Back to browse results
Spatial Quantile Regression with Application to High and Low Child Birth Weight in Malawi
Authors: Alfred Ngwira
Source: BMC Public Health, 19(1): 1593: DOI: 10.1186/s12889-019-7949-9
Topic(s): Birth weight
Spatial analysis
Country: Africa
Published: NOV 2019
Abstract: Background: Child low and high birth weight are important public health problems. Many studies have looked at factors of low and high birth weight using mean regression. This study aimed at using quantile regression to find out determinants of low and high birth weight. Methods: Spatial quantile regression models at 0.05 and 0.95 percentiles of birth weight were fitted to 13,087 children birth weight in kilograms using Malawi demographic health survey data of 2010 study. Full Bayesian method by integrated nested Laplace approximations (INLA) was used to estimate the model. Second order random walk priors were assigned for mother age and antenatal visits for pregnancy while Gaussian markov random field prior was used for district of the child. Results: Residual spatial patterns reveal areas in the southern region promoting high birth weight while areas in the central and northern region promote low birth weight. Most fixed effects findings are consistent with the literature. Richest family, normal mother body mass index (BMI), mother over weight (BMI > 25 kg/m2), birth order 2-3, mother secondary education and height (=150 cm) negate low birth weight while weight 45-70 kg promote low birth weight.
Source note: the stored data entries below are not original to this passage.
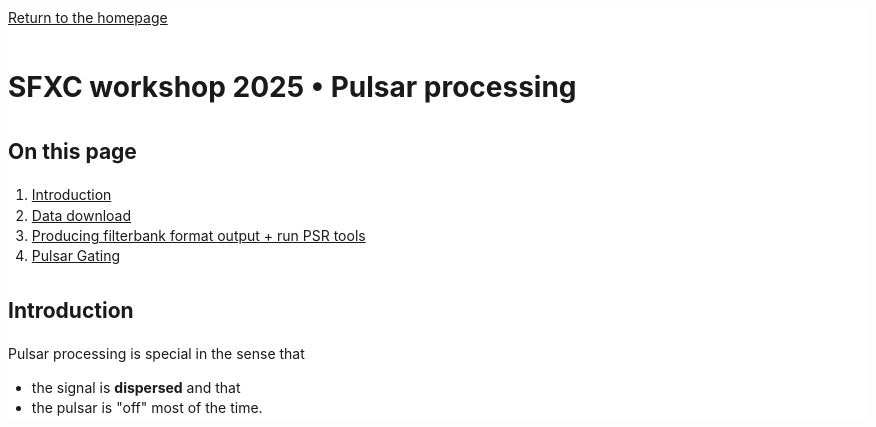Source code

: 
<script src="https://cdnjs.cloudflare.com/ajax/libs/mathjax/2.7.7/MathJax.js?config=TeX-AMS-MML_HTMLorMML" type="text/javascript"></script> 
<script type="text/x-mathjax-config">
    MathJax.Hub.Config({
      tex2jax: {
        skipTags: ['script', 'noscript', 'style', 'textarea', 'pre'],
        inlineMath: [['$','$']],
        displayMath: [['$$','$$']]
      }
    });
</script>  

<script type="text/javascript">
var pcs = document.lastModified.split(" ")[0].split("/");
var date = pcs[1] + '/' + pcs[0] + '/' + pcs[2];
onload = function(){
    document.getElementById("lastModified").innerHTML = "Page last modified on " + date;
}
		</script>

<link href="styles.css" rel="stylesheet" />


<link rel="stylesheet" href="https://cdnjs.cloudflare.com/ajax/libs/prism/1.29.0/themes/prism.min.css" />
<link id="prism-dark" rel="stylesheet" href="https://cdnjs.cloudflare.com/ajax/libs/prism/1.29.0/themes/prism-tomorrow.min.css" disabled />
<link rel="stylesheet" href="https://cdnjs.cloudflare.com/ajax/libs/prism/1.29.0/plugins/line-numbers/prism-line-numbers.min.css" />


<script src="https://cdnjs.cloudflare.com/ajax/libs/prism/1.29.0/prism.min.js"></script>
<script src="https://cdnjs.cloudflare.com/ajax/libs/prism/1.29.0/components/prism-python.min.js"></script>
<script src="https://cdnjs.cloudflare.com/ajax/libs/prism/1.29.0/plugins/line-numbers/prism-line-numbers.min.js"></script>

[Return to the homepage](index.md)
# SFXC workshop 2025 • Pulsar processing



## On this page
1. [Introduction](#introduction)
2. [Data download](#data-download)
3. [Producing filterbank format output + run PSR tools](#producing-filterbank-format-output--run-PSR-tools)
4. [Pulsar Gating](#pulsar-gating)

## Introduction
Pulsar processing is special in the sense that 
- the signal is **dispersed** and that
- the pulsar is "off" most of the time.
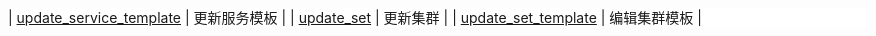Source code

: | [update_service_template](./zh-hans/update_service_template.md)                                       | 更新服务模板                                                                 |
| [update_set](./zh-hans/update_set.md)                                                                 | 更新集群                                                                     |
| [update_set_template](./zh-hans/update_set_template.md)                                               | 编辑集群模板                                                                 |
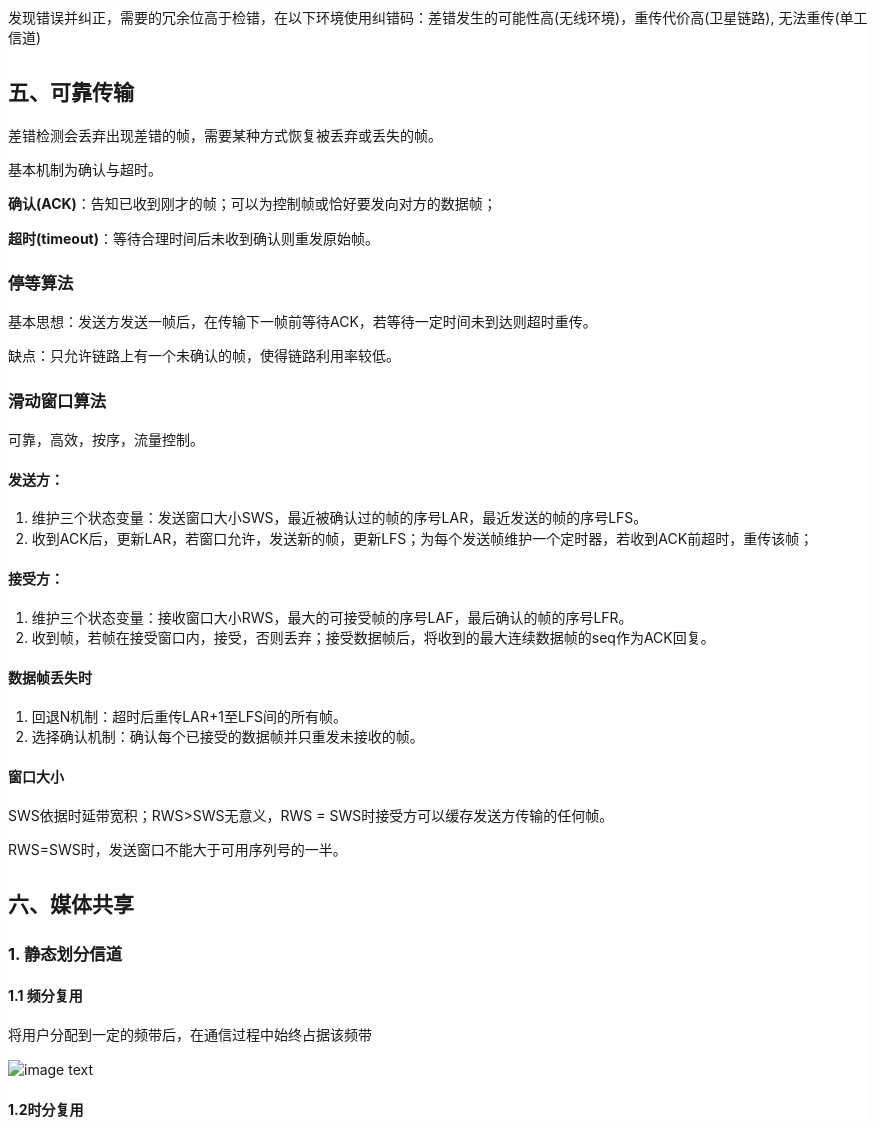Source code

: 发现错误并纠正，需要的冗余位高于检错，在以下环境使用纠错码：差错发生的可能性高(无线环境)，重传代价高(卫星链路), 无法重传(单工信道)



## 五、可靠传输

差错检测会丢弃出现差错的帧，需要某种方式恢复被丢弃或丢失的帧。

基本机制为确认与超时。

**确认(ACK)**：告知已收到刚才的帧；可以为控制帧或恰好要发向对方的数据帧；

**超时(timeout)**：等待合理时间后未收到确认则重发原始帧。

### 停等算法

基本思想：发送方发送一帧后，在传输下一帧前等待ACK，若等待一定时间未到达则超时重传。

缺点：只允许链路上有一个未确认的帧，使得链路利用率较低。

### 滑动窗口算法

可靠，高效，按序，流量控制。

#### 发送方：

1. 维护三个状态变量：发送窗口大小SWS，最近被确认过的帧的序号LAR，最近发送的帧的序号LFS。
2. 收到ACK后，更新LAR，若窗口允许，发送新的帧，更新LFS；为每个发送帧维护一个定时器，若收到ACK前超时，重传该帧；

#### 接受方：

1. 维护三个状态变量：接收窗口大小RWS，最大的可接受帧的序号LAF，最后确认的帧的序号LFR。
2. 收到帧，若帧在接受窗口内，接受，否则丢弃；接受数据帧后，将收到的最大连续数据帧的seq作为ACK回复。

#### 数据帧丢失时

1. 回退N机制：超时后重传LAR+1至LFS间的所有帧。
2. 选择确认机制：确认每个已接受的数据帧并只重发未接收的帧。

#### 窗口大小

SWS依据时延带宽积；RWS>SWS无意义，RWS = SWS时接受方可以缓存发送方传输的任何帧。

RWS=SWS时，发送窗口不能大于可用序列号的一半。

## 六、媒体共享

### 1. 静态划分信道

#### 1.1 频分复用

将用户分配到一定的频带后，在通信过程中始终占据该频带

![image text](file:\\D:\计网\note\pic\2.4.png)

####  1.2时分复用

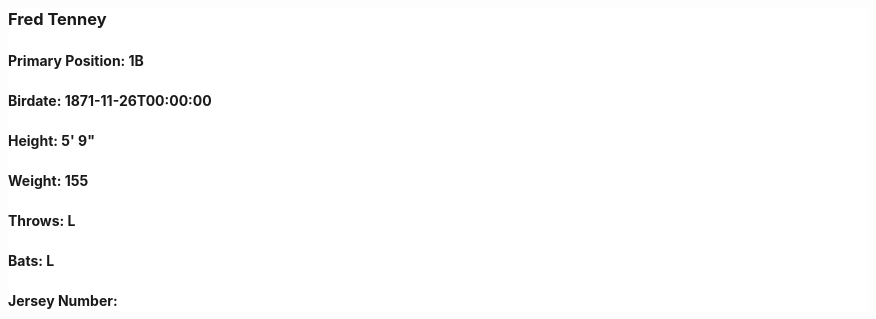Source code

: ### Fred Tenney
#### Primary Position: 1B
#### Birdate: 1871-11-26T00:00:00
#### Height: 5' 9"
#### Weight: 155
#### Throws: L
#### Bats: L
#### Jersey Number: 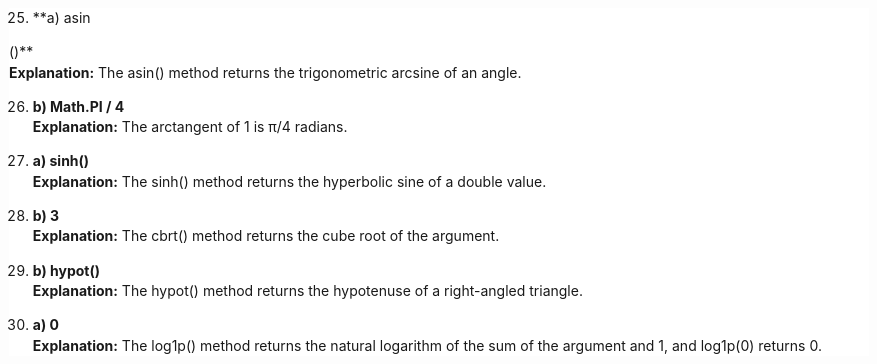 25. **a) asin

()**  
    **Explanation:** The asin() method returns the trigonometric arcsine of an angle.

26. **b) Math.PI / 4**  
    **Explanation:** The arctangent of 1 is π/4 radians.

27. **a) sinh()**  
    **Explanation:** The sinh() method returns the hyperbolic sine of a double value.

28. **b) 3**  
    **Explanation:** The cbrt() method returns the cube root of the argument.

29. **b) hypot()**  
    **Explanation:** The hypot() method returns the hypotenuse of a right-angled triangle.

30. **a) 0**  
    **Explanation:** The log1p() method returns the natural logarithm of the sum of the argument and 1, and log1p(0) returns 0.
Birth order category 6+, mother height (=150 cm) and poor wealth quintile, promote high birth weight, while richer and richest wealth quintiles and education categories: primary, secondary, and higher, and mother overweight (BMI > 25 kg/m2) reduce high birth weight. Antenatal visits for pregnancy reduce both low and high birth weight. Conclusion: Strategies to reduce low and high birth weight should simultaneously address mother education, weight gain during pregnancy and poverty while targeting areas increasing low and high birth weight. Keywords: Bayesian; INLA; Quantile; Spatial.